▸ Work instructions
Retype every line of text in the listing below character for character, and leave the pictures out of your answer.

▸ Stored data entries
Start of Block

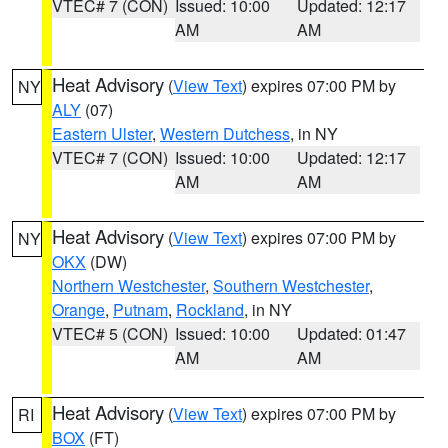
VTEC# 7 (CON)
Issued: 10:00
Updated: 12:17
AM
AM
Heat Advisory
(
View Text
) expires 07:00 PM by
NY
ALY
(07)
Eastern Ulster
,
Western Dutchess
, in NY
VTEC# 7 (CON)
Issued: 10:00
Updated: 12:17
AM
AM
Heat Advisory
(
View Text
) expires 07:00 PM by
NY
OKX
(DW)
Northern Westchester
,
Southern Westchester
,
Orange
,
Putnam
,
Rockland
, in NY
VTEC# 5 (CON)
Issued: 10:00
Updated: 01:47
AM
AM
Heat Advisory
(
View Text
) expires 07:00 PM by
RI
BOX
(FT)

End of Block

▸ Written reply
VTEC# 7 (CON)
Issued: 10:00
Updated: 12:17
AM
AM
Heat Advisory
(
View Text
) expires 07:00 PM by
NY
ALY
(07)
Eastern Ulster
,
Western Dutchess
, in NY
VTEC# 7 (CON)
Issued: 10:00
Updated: 12:17
AM
AM
Heat Advisory
(
View Text
) expires 07:00 PM by
NY
OKX
(DW)
Northern Westchester
,
Southern Westchester
,
Orange
,
Putnam
,
Rockland
, in NY
VTEC# 5 (CON)
Issued: 10:00
Updated: 01:47
AM
AM
Heat Advisory
(
View Text
) expires 07:00 PM by
RI
BOX
(FT)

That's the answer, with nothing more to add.